**WRITTEN EXERCISE**
Count the lines in the rows below that contain the string "mxPoint". Reply with the number alone.

**Data excerpts**
.....

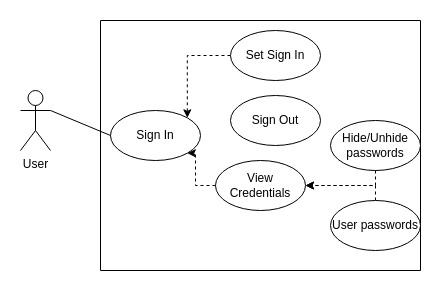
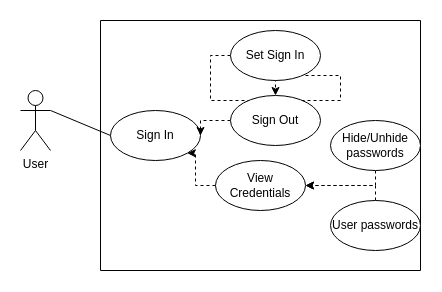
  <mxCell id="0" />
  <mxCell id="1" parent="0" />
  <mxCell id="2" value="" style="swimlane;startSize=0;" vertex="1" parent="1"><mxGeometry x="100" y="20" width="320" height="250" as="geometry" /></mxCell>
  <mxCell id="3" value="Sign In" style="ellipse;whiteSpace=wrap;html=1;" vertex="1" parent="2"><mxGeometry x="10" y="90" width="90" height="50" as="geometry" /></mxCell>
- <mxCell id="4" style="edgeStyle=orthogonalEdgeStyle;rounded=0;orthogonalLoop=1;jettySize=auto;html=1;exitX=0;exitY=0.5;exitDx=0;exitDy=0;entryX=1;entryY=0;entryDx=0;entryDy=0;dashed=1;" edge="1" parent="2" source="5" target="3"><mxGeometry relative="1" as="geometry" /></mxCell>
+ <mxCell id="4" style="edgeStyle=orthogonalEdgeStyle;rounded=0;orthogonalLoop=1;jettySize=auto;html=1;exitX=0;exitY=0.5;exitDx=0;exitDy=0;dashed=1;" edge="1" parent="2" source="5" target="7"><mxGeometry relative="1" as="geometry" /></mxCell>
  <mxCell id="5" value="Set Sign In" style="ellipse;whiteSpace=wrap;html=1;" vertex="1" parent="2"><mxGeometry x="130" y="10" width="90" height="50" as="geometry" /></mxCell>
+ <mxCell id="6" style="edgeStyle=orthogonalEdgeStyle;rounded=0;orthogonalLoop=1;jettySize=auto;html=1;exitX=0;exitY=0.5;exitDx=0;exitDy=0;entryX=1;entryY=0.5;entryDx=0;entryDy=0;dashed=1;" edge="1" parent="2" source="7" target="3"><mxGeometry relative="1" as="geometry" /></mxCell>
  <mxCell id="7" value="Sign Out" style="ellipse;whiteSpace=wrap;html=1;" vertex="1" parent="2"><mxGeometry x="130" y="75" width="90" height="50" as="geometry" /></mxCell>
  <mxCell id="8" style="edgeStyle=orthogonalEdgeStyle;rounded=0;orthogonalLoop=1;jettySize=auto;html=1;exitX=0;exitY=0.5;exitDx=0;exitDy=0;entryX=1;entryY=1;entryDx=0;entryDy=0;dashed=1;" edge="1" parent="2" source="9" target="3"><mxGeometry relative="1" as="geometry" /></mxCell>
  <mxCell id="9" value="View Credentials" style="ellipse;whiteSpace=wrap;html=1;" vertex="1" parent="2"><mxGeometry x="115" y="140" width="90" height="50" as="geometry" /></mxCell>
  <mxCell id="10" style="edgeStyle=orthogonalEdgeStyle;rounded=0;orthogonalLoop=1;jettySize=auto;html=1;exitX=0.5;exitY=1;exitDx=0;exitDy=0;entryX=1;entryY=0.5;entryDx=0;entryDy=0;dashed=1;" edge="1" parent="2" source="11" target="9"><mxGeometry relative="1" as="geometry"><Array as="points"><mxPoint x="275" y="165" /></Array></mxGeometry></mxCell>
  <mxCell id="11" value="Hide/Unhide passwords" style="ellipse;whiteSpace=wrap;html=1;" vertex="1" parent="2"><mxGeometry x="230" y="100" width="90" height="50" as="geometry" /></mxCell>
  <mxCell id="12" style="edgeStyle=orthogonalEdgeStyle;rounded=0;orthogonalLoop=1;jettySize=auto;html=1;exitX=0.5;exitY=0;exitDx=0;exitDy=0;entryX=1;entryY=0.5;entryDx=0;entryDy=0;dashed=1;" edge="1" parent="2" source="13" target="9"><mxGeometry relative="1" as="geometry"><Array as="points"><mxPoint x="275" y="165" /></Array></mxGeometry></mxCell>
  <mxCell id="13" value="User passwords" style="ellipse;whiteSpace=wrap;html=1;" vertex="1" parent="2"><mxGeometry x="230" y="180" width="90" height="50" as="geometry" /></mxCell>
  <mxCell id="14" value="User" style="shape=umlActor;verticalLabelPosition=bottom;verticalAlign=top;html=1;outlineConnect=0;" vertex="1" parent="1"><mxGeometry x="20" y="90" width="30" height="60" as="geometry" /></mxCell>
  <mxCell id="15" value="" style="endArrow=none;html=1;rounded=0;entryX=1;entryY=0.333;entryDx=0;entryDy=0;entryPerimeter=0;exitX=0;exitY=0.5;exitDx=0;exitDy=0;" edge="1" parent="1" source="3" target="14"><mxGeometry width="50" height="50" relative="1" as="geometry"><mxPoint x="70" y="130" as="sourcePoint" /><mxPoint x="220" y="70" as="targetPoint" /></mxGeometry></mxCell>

.....

**RESPONSE TO THIS TASK**
3